Look through the data that follows and copy each line with the string "alır".

__Material provided__:
§

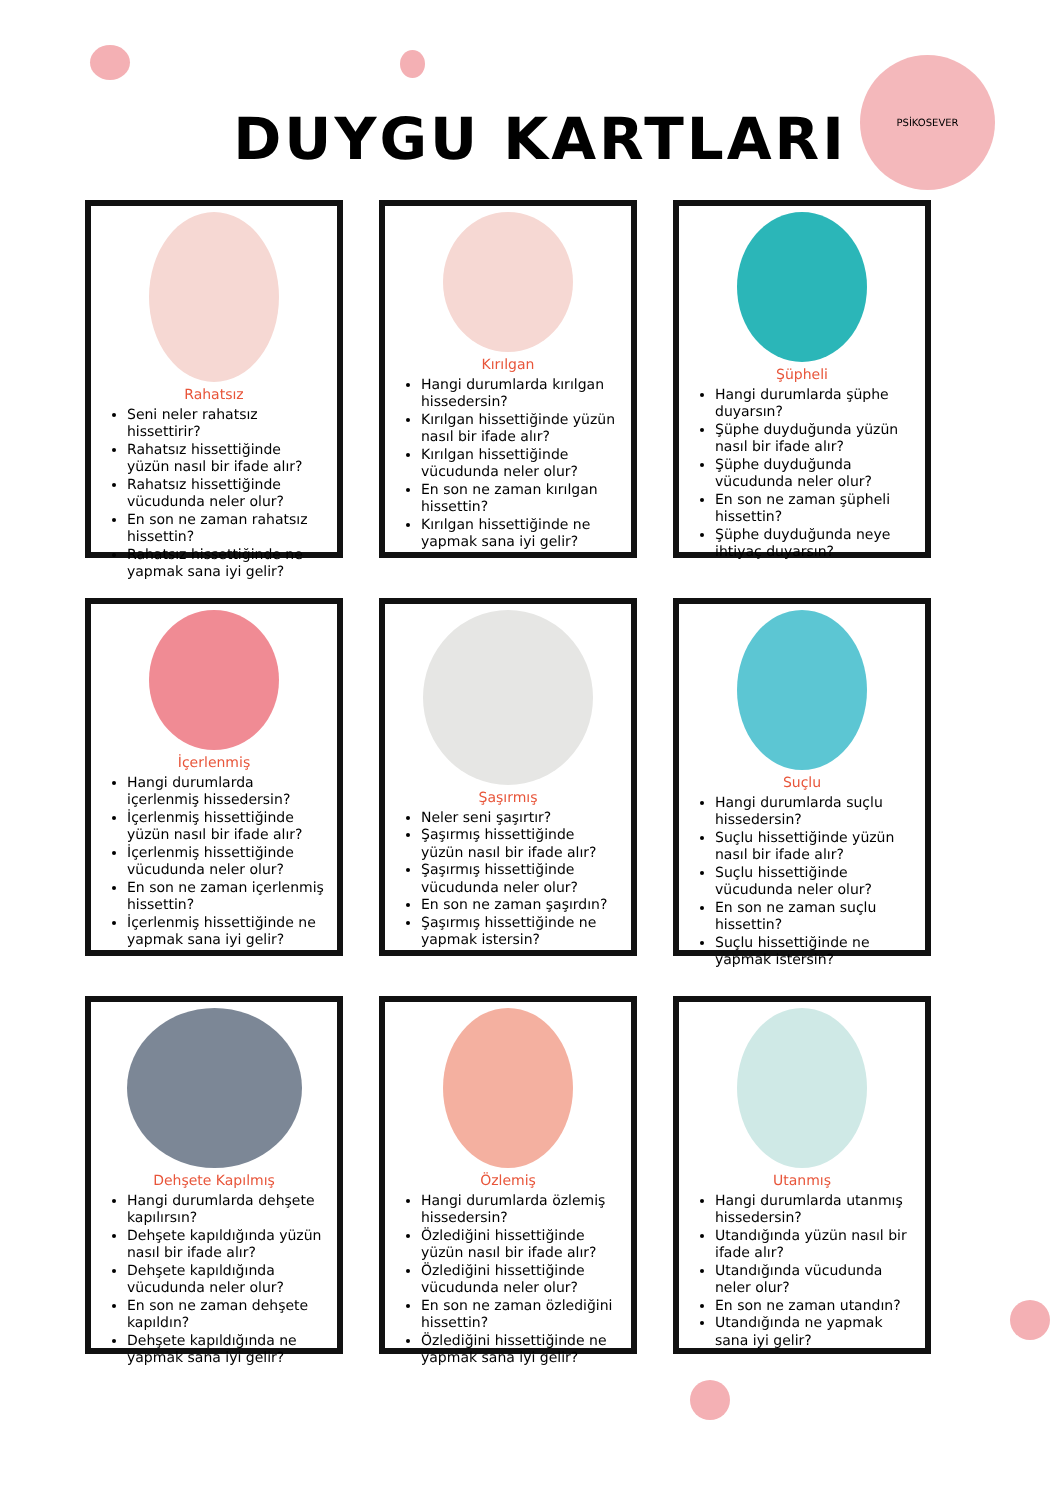PSİKOSEVER
DUYGU KARTLARI
Rahatsız
Seni neler rahatsız hissettirir?
Rahatsız hissettiğinde yüzün nasıl bir ifade alır?
Rahatsız hissettiğinde vücudunda neler olur?
En son ne zaman rahatsız hissettin?
Rahatsız hissettiğinde ne yapmak sana iyi gelir?
Kırılgan
Hangi durumlarda kırılgan hissedersin?
Kırılgan hissettiğinde yüzün nasıl bir ifade alır?
Kırılgan hissettiğinde vücudunda neler olur?
En son ne zaman kırılgan hissettin?
Kırılgan hissettiğinde ne yapmak sana iyi gelir?
Şüpheli
Hangi durumlarda şüphe duyarsın?
Şüphe duyduğunda yüzün nasıl bir ifade alır?
Şüphe duyduğunda vücudunda neler olur?
En son ne zaman şüpheli hissettin?
Şüphe duyduğunda neye ihtiyaç duyarsın?
İçerlenmiş
Hangi durumlarda içerlenmiş hissedersin?
İçerlenmiş hissettiğinde yüzün nasıl bir ifade alır?
İçerlenmiş hissettiğinde vücudunda neler olur?
En son ne zaman içerlenmiş hissettin?
İçerlenmiş hissettiğinde ne yapmak sana iyi gelir?
Şaşırmış
Neler seni şaşırtır?
Şaşırmış hissettiğinde yüzün nasıl bir ifade alır?
Şaşırmış hissettiğinde vücudunda neler olur?
En son ne zaman şaşırdın?
Şaşırmış hissettiğinde ne yapmak istersin?
Suçlu
Hangi durumlarda suçlu hissedersin?
Suçlu hissettiğinde yüzün nasıl bir ifade alır?
Suçlu hissettiğinde vücudunda neler olur?
En son ne zaman suçlu hissettin?
Suçlu hissettiğinde ne yapmak istersin?
Dehşete Kapılmış
Hangi durumlarda dehşete kapılırsın?
Dehşete kapıldığında yüzün nasıl bir ifade alır?
Dehşete kapıldığında vücudunda neler olur?
En son ne zaman dehşete kapıldın?
Dehşete kapıldığında ne yapmak sana iyi gelir?
Özlemiş
Hangi durumlarda özlemiş hissedersin?
Özlediğini hissettiğinde yüzün nasıl bir ifade alır?
Özlediğini hissettiğinde vücudunda neler olur?
En son ne zaman özlediğini hissettin?
Özlediğini hissettiğinde ne yapmak sana iyi gelir?
Utanmış
Hangi durumlarda utanmış hissedersin?
Utandığında yüzün nasıl bir ifade alır?
Utandığında vücudunda neler olur?
En son ne zaman utandın?
Utandığında ne yapmak sana iyi gelir?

§

__Final answer__:
Rahatsız hissettiğinde yüzün nasıl bir ifade alır?
Kırılgan hissettiğinde yüzün nasıl bir ifade alır?
Şüphe duyduğunda yüzün nasıl bir ifade alır?
İçerlenmiş hissettiğinde yüzün nasıl bir ifade alır?
Şaşırmış hissettiğinde yüzün nasıl bir ifade alır?
Suçlu hissettiğinde yüzün nasıl bir ifade alır?
Dehşete kapıldığında yüzün nasıl bir ifade alır?
Özlediğini hissettiğinde yüzün nasıl bir ifade alır?
Utandığında yüzün nasıl bir ifade alır?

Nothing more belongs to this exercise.